1対1で完結する関係性なんてない。多様な「愛」を問う『カンバセーションズ・ウィズ・フレンズ』

by Devin Avery

二次創作に縁のない人には「なんだそりゃ」感満載の話だとは思うが、界隈に深く沈むと、ときおり「カップリング論争」という、しょ〜もない抗争に巻き込まれることがある。これは何かというと、ある作品の登場人物をめぐって、「A×B」の組み合わせを楽しむ人たちと、「A×C」の組み合わせを楽しむ人たちとの間で、Aくんを取り合う解釈論争に発展し、火花がバチバチ飛び交ってしまうことである(「A×B」と「B×A」、どちらが攻めでどちらが受けかで論争になることもある)。

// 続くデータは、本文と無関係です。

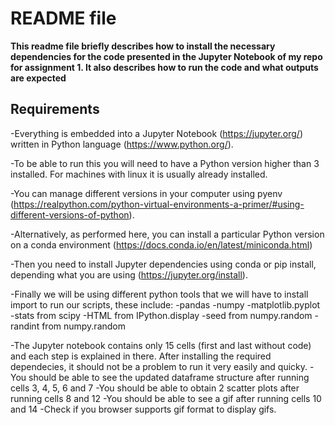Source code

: # README file

**This readme file briefly describes how to install the necessary dependencies for the code presented in the Jupyter Notebook of my repo for assignment 1.
It also describes how to run the code and what outputs are expected**

## Requirements

-Everything is embedded into a Jupyter Notebook (https://jupyter.org/) written in Python language (https://www.python.org/).

-To be able to run this you will need to have a Python version higher than 3 installed. For machines with linux it is usually
already installed. 

-You can manage different versions in your computer using pyenv (https://realpython.com/python-virtual-environments-a-primer/#using-different-versions-of-python).

-Alternatively, as performed here, you can install a particular Python version on a conda environment (https://docs.conda.io/en/latest/miniconda.html)

-Then you need to install Jupyter dependencies using conda or pip install, depending what you are using (https://jupyter.org/install).

-Finally we will be using different python tools that we will have to install import to run our scripts, these include:
-pandas
-numpy
-matplotlib.pyplot
-stats from scipy
-HTML from IPython.display
-seed from numpy.random
-randint from numpy.random


-The Jupyter notebook contains only 15 cells (first and last without code) and each step is explained in there. After installing the required dependecies, 
it should not be a problem to run it very easily and quicky. 
-You should be able to see the updated dataframe structure after running cells 3, 4, 5, 6 and 7
-You should be able to obtain 2 scatter plots after running cells 8 and 12
-You should be able to see a gif after running cells 10 and 14
-Check if you browser supports gif format to display gifs.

基本的に、平時の二次創作界隈は、検索避けなどを駆使して互いに上手に棲み分けをしている。が、同じ作品を愛好する者同士、互いの不用意な発言がふと目に入って衝突事故を起こすことを、完全には避けるのはやはり難しい。「く、くだらね〜!」という感じだが、二次創作におけるカップリングというのは各々の性癖と深く結びついていることが多いため、自分の好きな組み合わせを否定されることは己の性癖を否定されることであり、アイデンティティが危うくなる……というのは、私としてもまあ、まったく理解できないってわけでもない。

しかし、しかしである。思えばこのカップリング論争は、「人間が生涯をかけて本気で愛せる人はたった1人だけ」という、一夫一妻制に極めて近い価値観に基づいているよな〜と、論争を遠目で見つつ私は思ってしまったのだ。実際の人間の社会では、「A×B」の成立は、必ずしも「A×C」の成立を否定しない。「A×B」と「A×C」が同時に成り立つということは、十分に、普通にあり得ることではないか。

A×B」と「A×C」が同時に成り立つ小説

カップリング論争に巻き込まれたあとに、1991年生まれのアイルランド作家サリー・ルーニーの『カンバセーションズ・ウィズ・フレンズ』を読むと、「そうそう、実際ってこんな感じだよね」と私は思う。主人公のフランシスは21歳、詩人でダブリンの学生だ。フランシスは、親友のボビーとともに、イベントで出会ったジャーナリスト・メリッサの家に招かれる。メリッサは結婚していて、家には夫で俳優のニックがいた。『カンバセーションズ・ウィズ・フレンズ』は、主人公のフランシスと、この俳優ニックの不倫を中心に、物語が進む。

ニックは言う。「人は愛していても浮気するものなんだよ(p178)」と。このセリフは一見、社会的地位にも経済的にも恵まれている強者男性の体の良い言い訳に聞こえるが、読み進めていくと、どうもそうではない。表向きのニックは強者男性かもしれないが、精神科への通院歴があったり、その内面は極めて不安定だ。また妻のメリッサも、ニックとの生活を愛している一方で、浮気を繰り返している。

ニック×メリッサという夫婦の組み合わせがあり、ニック×フランシスという不倫の組み合わせがあり、ボビー×フランシスという友情と恋愛が交錯する組み合わせがあり、またメリッサ×ボビーという組み合わせがあり、そのどれもが、真摯で危うい。この小説を読むと、「ニックが、あるいはフランシスが、本当に愛しているのは誰か」なんて、考えても意味のないことだなと実感するのだ。